As foreseen in December, the February retail sales report from the U.S. Census Bureau were soft but better than January’s deep decline. Discretionary categories, excluding pureplay e-commerce retailers were flat year-over-year in February, which was better than January’s -4% (including pureplay e-commerce retailers boosts January to +3% and February to +1%). The softness is the result of a “payback period” following December’s surge, base period effects, and easing inflation. Also, February is a shoulder period which means due to denominator effects, the numerator changes due to anonymous effects (like unusual weather) are amplified in year-over-year percentage change figures. Additionally, as we’ve seen over the past year-and-a-half, the shoulder periods are widening and deepening.

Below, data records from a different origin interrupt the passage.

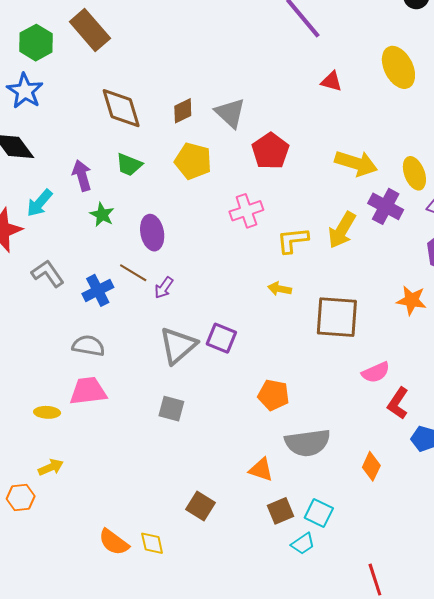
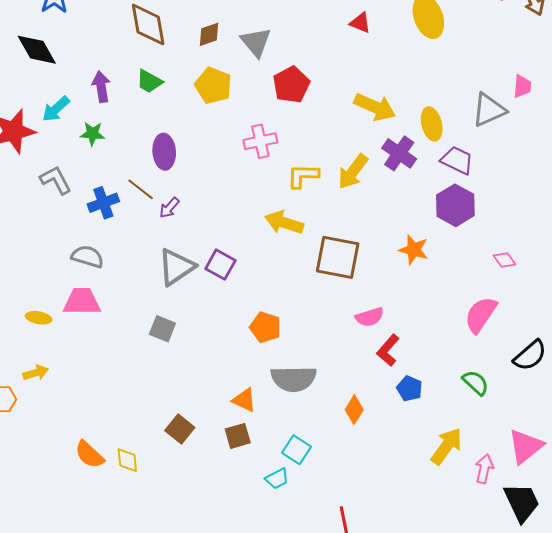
green star: (102, 215) -> (92, 134), moved, turned -30
yellow arrow: (280, 289) -> (284, 223), size x1.6
brown square: (280, 511) -> (238, 436), moved

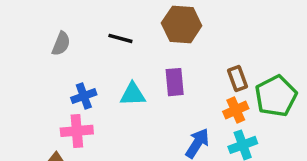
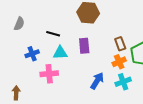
black line: (120, 38) -> (53, 34), moved
pink cross: (77, 131) -> (49, 74), moved

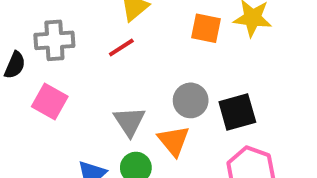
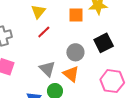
red line: (121, 48) -> (44, 32), moved
black square: (237, 112) -> (104, 43), moved

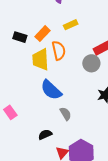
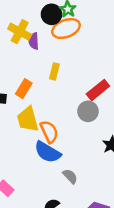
yellow rectangle: (71, 25) -> (54, 71), turned -40
orange semicircle: (59, 51) -> (49, 132), moved

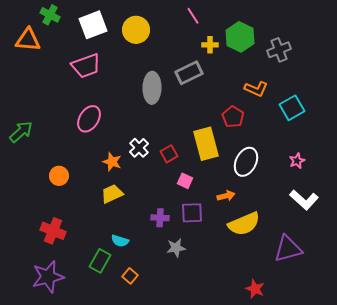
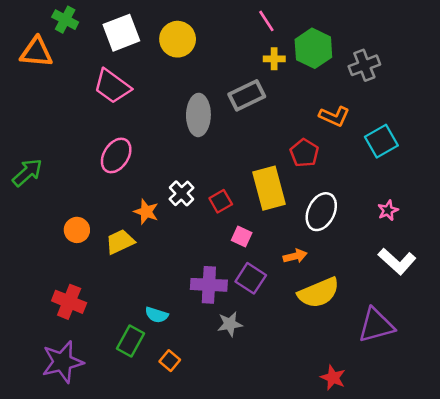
pink line: (193, 16) -> (266, 21), moved
pink trapezoid: (86, 66) -> (112, 86), turned 56
yellow trapezoid: (112, 194) -> (120, 242), moved
purple square: (192, 213) -> (251, 278), turned 35
purple cross: (160, 218) -> (209, 285), size x1.5

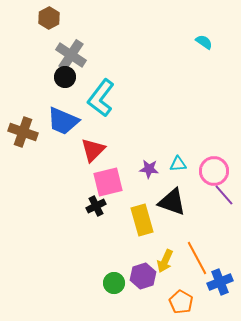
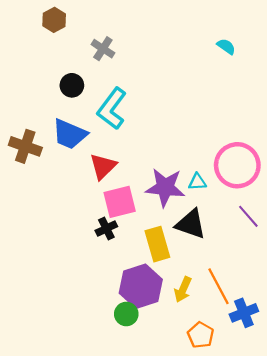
gray cross: (71, 55) -> (103, 49), moved, size x0.7
purple star: (149, 169) -> (165, 187), size x1.8
pink circle: (214, 171) -> (237, 165), moved, size x1.4
purple hexagon: (143, 276) -> (141, 286), moved, size x1.5

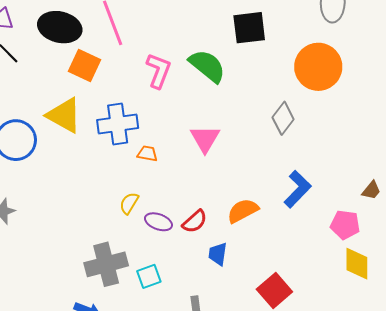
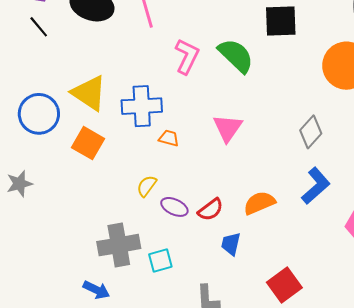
orange square: (84, 65) -> (88, 143), moved
gray diamond: (283, 118) -> (311, 132), moved

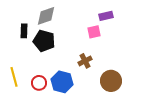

March is a strong seasonal period with Easter (this year) and spring, which means that momentum will very likely improve. (January and February are the lowest months of the year and March is typically 12%+ larger than February.) Moreover, March of 2023 is an easy compare given last year’s weather and consumer pullback. As such, we would expect discretionary retail sales (ex-auto, gas, food, etc.) should improve by 300-400 basis points.
For February, furniture & home furnishings continue to feel the impact of housing’s sluggishness; the year-over-year decline was -10% which is roughly where it has been. The same can also be said for home improvement, where retail sales fell -6%. Broadly speaking, most categories matched their recent pace: sporting goods (-3%), grocery (+0.2%), general merchants (+0.7%), clothing (+1.3%), consumer electronics (+2%), and pureplay e-commerce (+6.4%).
The February Consumer Price Index report from the Bureau of Labor Statistics showed inflation continuing to decelerate, at a rate slightly slower than expectations. The all-in reading was +3.2% year-over-year, ex-energy & food +3.8%, shelter +5.7%, ex-energy, food, & shelter +1.8%. Owners equivalent rent, as part of shelter, at 5.97%, slowed to below 6% Auto insurance also slowed, but at +20.6%, it's still pushing the aggregates higher, by 61 bps. Most non-consumer packaged goods categories are negative and grocery eased to +1.0%. However, a negative surprise within that category was a +1.4% month-over-month increase in breakfast cereal and a +2.1% increase in cookies & snacks (despite increasing concerns over “shrinkflation”).
As we wrote two weeks ago, the manufacturers are hoping to win share-of-stomach from higher priced food-away-from-home. The time period for judging the efficacy of that “hope” is March/April. As we showed in the traffic figures above, they aren’t having much success yet, as consumers continue to shift into non-measured grocery brands like Aldi and Trader Joe’s.